Avant même d’atterrir à Bruxelles, Donald Trump a montré sa mauvaise humeur. Et comme d’habitude, il l’a exprimé par plusieurs tweets, histoire sans doute de réchauffer l’ambiance avec ses alliés.

Dans l’un de ses tweets, il dit : « Les pays de l’Union européenne rendent la vie impossible à nos fermiers, nos travailleurs et nos entreprises et veulent en même temps que les États-Unis les défendent bien gentiment et payent pour cela. Ça ne peut pas marcher ».

Au-delà de l’aspect brutal de sa déclaration, la question est simple : Donald Trump a-t-il raison de s’en prendre à ses partenaires européens ? Sur le principe, malheureusement, il a raison. Pourquoi ?
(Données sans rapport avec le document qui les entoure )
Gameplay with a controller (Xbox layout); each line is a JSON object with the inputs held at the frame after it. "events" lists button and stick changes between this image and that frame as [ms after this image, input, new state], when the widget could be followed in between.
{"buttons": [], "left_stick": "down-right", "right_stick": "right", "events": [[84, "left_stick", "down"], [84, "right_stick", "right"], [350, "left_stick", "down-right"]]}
Parce qu’en 2006, les pays membres de l’OTAN se sont mis d’accord pour consacrer au moins 2% de leur produit intérieur brut à la défense. Nous sommes 12 ans plus tard, et ce n’est toujours pas le cas. Bien entendu, la crise économique de 2008 a rendu impossible le respect de cet engagement, mais en attendant, les États-Unis consacrent, eux, 3.6% de leur PIB à la défense.

En revanche, la plupart des pays de l’OTAN sont restés sous le seuil des 2%. Donald Trump en veut en particulier à l’Allemagne. Pourquoi ? Là-encore, il considère que l’Allemagne a le deuxième plus gros PIB de l’OTAN juste après les États-Unis, mais elle n’est que 4ème en matière de dépenses de défense.

« Donald Trump a-t-il raison de s’en prendre à ses partenaires européens ? Sur le principe, malheureusement, il a raison »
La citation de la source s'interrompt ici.